Aim of the exercise:
When you reach the line with "left knee: (93, 212)" in the data below, begin printing lines exactly, and stop once the line with "right knee: (85, 140)" has been printed.

*****

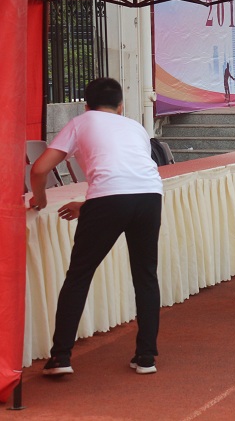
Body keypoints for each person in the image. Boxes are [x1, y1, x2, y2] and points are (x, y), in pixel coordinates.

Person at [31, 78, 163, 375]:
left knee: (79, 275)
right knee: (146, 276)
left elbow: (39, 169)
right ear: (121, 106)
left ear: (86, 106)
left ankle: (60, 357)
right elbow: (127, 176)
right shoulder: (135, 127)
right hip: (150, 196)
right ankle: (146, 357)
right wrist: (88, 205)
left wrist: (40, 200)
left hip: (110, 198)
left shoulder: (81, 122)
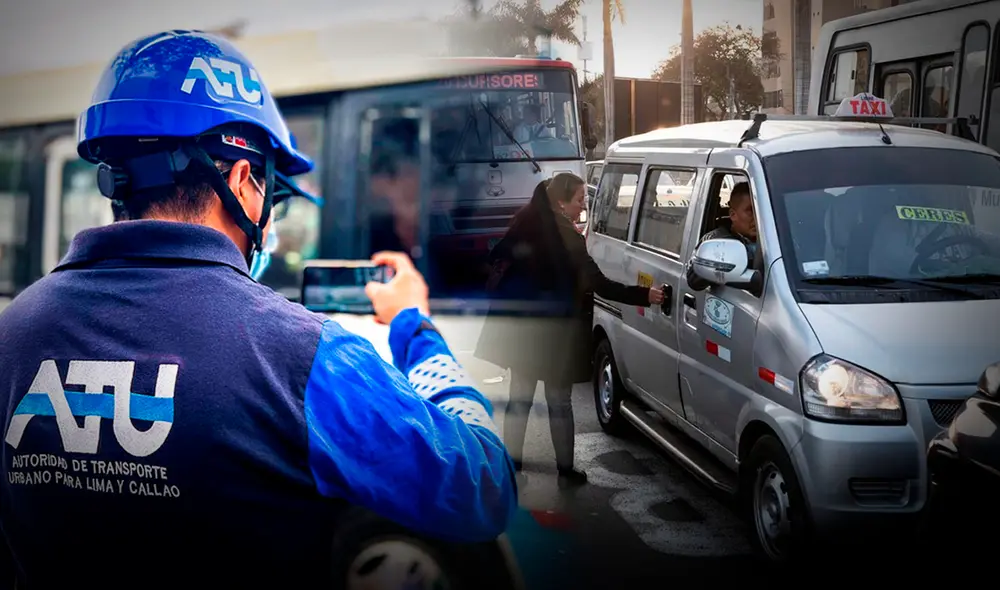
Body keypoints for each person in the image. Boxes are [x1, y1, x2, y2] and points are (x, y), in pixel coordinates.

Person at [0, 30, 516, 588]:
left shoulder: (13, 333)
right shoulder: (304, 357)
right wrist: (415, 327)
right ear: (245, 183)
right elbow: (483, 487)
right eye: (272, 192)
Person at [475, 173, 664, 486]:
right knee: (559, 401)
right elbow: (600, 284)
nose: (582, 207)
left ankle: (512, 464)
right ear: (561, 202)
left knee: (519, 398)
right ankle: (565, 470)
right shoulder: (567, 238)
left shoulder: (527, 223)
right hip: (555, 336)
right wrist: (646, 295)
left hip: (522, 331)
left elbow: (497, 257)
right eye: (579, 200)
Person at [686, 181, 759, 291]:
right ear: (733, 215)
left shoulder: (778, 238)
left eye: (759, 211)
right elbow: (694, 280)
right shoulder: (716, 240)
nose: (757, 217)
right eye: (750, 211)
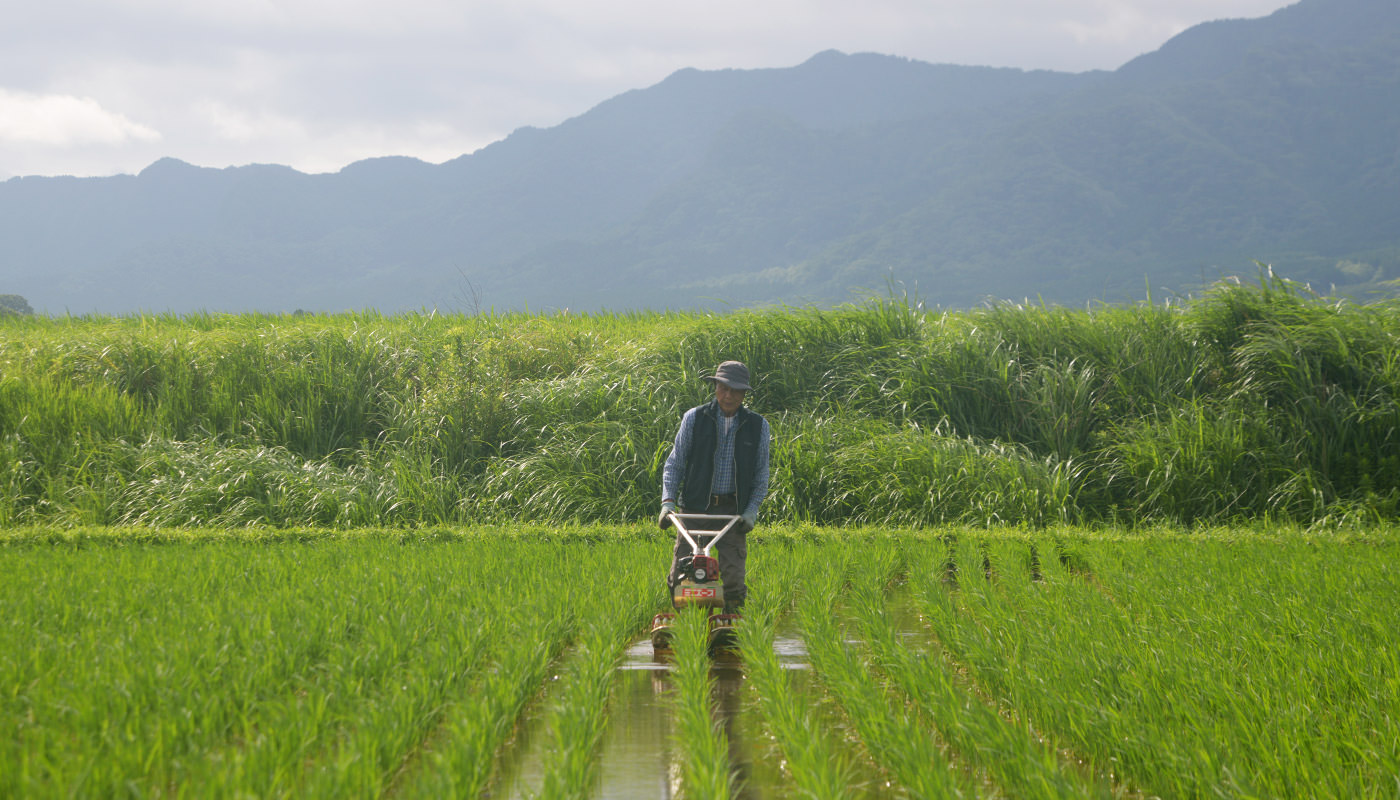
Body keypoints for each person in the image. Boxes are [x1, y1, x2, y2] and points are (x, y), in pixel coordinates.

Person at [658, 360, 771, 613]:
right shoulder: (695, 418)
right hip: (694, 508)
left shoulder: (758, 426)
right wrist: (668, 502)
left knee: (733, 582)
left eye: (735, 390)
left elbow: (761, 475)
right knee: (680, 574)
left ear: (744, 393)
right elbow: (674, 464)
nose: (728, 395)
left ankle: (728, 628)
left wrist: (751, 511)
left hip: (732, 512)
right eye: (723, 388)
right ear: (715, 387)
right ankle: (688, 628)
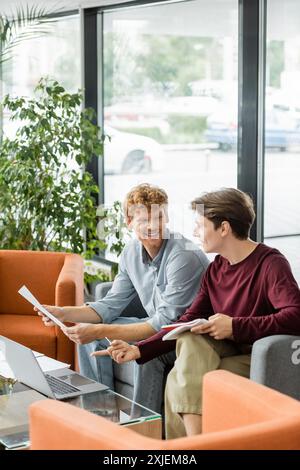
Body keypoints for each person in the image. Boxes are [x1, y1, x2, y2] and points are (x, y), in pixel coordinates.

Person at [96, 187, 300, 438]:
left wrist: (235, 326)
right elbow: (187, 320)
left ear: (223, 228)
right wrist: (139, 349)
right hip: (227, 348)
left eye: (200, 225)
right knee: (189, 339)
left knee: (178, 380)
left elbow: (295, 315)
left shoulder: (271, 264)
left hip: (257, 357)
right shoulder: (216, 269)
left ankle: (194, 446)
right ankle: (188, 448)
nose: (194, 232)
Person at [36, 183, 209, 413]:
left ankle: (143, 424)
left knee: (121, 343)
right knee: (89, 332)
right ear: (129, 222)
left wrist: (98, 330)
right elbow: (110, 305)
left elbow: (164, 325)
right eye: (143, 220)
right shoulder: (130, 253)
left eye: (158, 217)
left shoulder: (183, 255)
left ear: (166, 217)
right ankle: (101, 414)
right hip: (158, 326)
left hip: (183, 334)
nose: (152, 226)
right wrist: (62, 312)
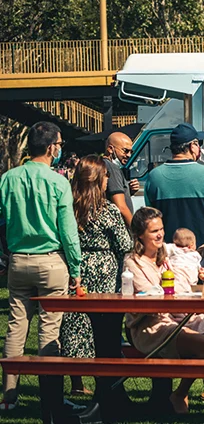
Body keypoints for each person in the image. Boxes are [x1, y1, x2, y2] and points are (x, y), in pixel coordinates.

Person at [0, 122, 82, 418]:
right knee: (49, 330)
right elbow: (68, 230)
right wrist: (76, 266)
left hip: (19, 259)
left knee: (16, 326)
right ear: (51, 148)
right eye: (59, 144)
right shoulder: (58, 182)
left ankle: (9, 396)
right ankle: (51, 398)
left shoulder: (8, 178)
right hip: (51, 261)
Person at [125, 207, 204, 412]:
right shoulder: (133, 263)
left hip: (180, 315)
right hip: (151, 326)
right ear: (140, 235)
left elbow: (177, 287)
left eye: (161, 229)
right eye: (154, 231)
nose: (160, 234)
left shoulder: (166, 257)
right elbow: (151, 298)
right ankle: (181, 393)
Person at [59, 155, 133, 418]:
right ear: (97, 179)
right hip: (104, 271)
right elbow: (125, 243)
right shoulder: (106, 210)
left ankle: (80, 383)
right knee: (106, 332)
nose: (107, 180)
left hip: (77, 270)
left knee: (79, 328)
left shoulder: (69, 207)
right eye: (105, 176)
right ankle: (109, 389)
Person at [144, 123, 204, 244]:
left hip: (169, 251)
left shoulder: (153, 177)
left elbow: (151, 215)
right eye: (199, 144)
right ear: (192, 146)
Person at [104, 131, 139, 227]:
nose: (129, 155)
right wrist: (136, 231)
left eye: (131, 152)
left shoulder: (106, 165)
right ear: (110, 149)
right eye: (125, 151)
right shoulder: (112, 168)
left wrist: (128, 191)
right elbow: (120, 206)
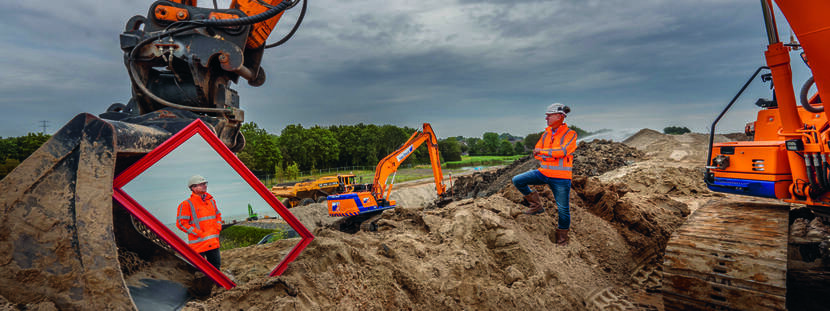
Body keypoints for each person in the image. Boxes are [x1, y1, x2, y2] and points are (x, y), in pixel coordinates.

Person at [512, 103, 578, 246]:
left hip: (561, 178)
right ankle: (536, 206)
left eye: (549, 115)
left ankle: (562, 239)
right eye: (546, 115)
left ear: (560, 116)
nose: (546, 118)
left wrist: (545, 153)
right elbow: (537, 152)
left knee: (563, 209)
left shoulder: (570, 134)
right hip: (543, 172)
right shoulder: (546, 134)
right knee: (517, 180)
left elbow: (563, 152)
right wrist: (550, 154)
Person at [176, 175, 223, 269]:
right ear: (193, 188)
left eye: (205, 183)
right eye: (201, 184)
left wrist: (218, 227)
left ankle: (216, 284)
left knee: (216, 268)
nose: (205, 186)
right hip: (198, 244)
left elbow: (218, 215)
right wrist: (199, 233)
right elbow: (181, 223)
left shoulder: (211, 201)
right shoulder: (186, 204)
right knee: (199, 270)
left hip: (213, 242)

*****

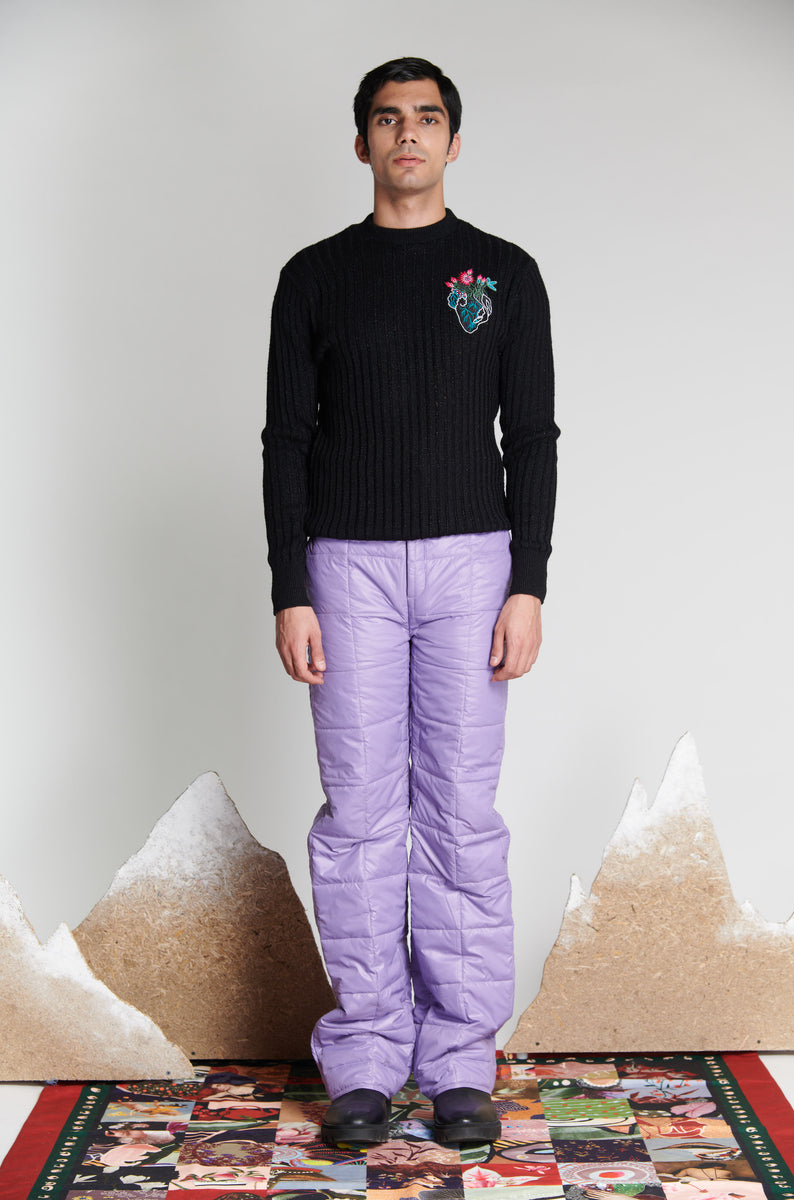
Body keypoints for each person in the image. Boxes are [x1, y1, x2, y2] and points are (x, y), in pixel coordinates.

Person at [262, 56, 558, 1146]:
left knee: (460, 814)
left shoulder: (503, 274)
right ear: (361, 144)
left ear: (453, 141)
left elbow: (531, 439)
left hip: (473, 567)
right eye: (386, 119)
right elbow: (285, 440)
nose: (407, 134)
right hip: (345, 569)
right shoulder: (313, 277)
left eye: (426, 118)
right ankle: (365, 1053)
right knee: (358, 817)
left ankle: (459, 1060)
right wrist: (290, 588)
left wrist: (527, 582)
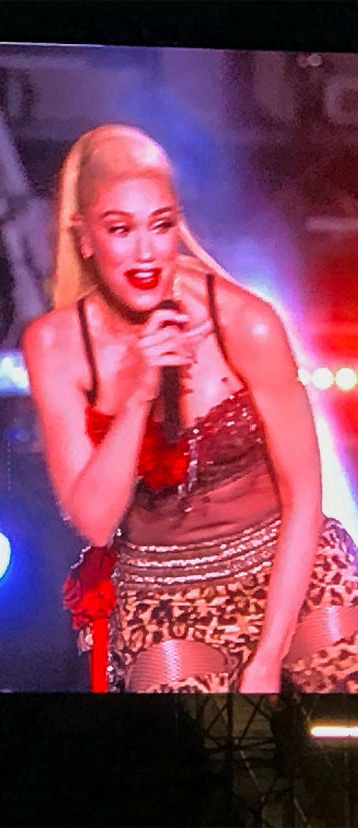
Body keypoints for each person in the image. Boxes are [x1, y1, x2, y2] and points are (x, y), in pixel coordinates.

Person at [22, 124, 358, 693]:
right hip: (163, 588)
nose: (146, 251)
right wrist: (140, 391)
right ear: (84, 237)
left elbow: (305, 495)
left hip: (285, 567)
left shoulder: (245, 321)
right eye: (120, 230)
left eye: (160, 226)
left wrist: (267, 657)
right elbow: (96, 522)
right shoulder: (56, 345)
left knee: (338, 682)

*****

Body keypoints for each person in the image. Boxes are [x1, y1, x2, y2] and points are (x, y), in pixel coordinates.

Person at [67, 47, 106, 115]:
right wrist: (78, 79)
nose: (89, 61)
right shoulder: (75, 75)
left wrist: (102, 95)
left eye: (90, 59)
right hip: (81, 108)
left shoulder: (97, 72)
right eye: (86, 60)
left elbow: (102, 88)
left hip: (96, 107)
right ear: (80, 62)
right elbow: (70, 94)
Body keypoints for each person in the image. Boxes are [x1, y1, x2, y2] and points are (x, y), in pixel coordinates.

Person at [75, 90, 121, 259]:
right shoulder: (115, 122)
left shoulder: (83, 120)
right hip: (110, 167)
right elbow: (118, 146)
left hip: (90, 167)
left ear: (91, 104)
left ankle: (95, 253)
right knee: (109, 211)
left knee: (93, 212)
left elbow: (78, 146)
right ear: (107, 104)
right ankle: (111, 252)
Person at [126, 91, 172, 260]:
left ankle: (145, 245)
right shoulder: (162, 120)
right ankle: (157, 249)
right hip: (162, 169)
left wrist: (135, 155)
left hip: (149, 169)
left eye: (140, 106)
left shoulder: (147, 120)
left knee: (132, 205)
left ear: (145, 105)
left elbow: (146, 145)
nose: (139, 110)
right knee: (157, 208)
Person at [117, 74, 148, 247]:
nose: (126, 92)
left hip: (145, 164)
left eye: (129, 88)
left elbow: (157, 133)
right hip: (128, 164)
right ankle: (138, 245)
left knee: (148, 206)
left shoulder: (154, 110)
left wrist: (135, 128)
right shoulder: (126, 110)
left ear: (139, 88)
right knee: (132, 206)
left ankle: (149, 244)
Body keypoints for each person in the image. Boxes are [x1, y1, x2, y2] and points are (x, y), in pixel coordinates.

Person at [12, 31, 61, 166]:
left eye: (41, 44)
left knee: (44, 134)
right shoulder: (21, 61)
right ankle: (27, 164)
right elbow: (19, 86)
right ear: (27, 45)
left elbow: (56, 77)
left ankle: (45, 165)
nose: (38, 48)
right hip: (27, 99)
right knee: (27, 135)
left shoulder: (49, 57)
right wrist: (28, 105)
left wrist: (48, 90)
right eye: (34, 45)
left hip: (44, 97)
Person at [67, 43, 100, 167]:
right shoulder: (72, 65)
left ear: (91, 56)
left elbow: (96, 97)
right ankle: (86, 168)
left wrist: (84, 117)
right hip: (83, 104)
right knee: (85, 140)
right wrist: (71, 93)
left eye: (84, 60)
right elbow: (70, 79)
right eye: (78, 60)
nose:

*****

Answer to this task:
left knee: (93, 212)
left elbow: (78, 146)
right ear: (107, 104)
right ankle: (111, 252)
Person at [126, 91, 172, 260]:
left ankle: (145, 245)
right shoulder: (162, 120)
right ankle: (157, 249)
right hip: (162, 169)
left wrist: (135, 155)
left hip: (149, 169)
left eye: (140, 106)
left shoulder: (147, 120)
left knee: (132, 205)
left ear: (145, 105)
left elbow: (146, 145)
nose: (139, 110)
right knee: (157, 208)
Person at [117, 74, 148, 247]:
nose: (126, 92)
left hip: (145, 164)
left eye: (129, 88)
left elbow: (157, 133)
right hip: (128, 164)
right ankle: (138, 245)
left knee: (148, 206)
left shoulder: (154, 110)
left wrist: (135, 128)
right shoulder: (126, 110)
left ear: (139, 88)
right knee: (132, 206)
left ankle: (149, 244)
Body keypoints for each person in the image. Boxes are [x1, y1, x2, y2] and points are (x, y), in pixel coordinates.

Person at [12, 31, 61, 166]:
left eye: (41, 44)
left knee: (44, 134)
right shoulder: (21, 61)
right ankle: (27, 164)
right elbow: (19, 86)
right ear: (27, 45)
left elbow: (56, 77)
left ankle: (45, 165)
nose: (38, 48)
right hip: (27, 99)
right knee: (27, 135)
left shoulder: (49, 57)
right wrist: (28, 105)
left wrist: (48, 90)
right eye: (34, 45)
left hip: (44, 97)
Person at [67, 43, 100, 167]:
right shoulder: (72, 65)
left ear: (91, 56)
left elbow: (96, 97)
right ankle: (86, 168)
left wrist: (84, 117)
right hip: (83, 104)
right knee: (85, 140)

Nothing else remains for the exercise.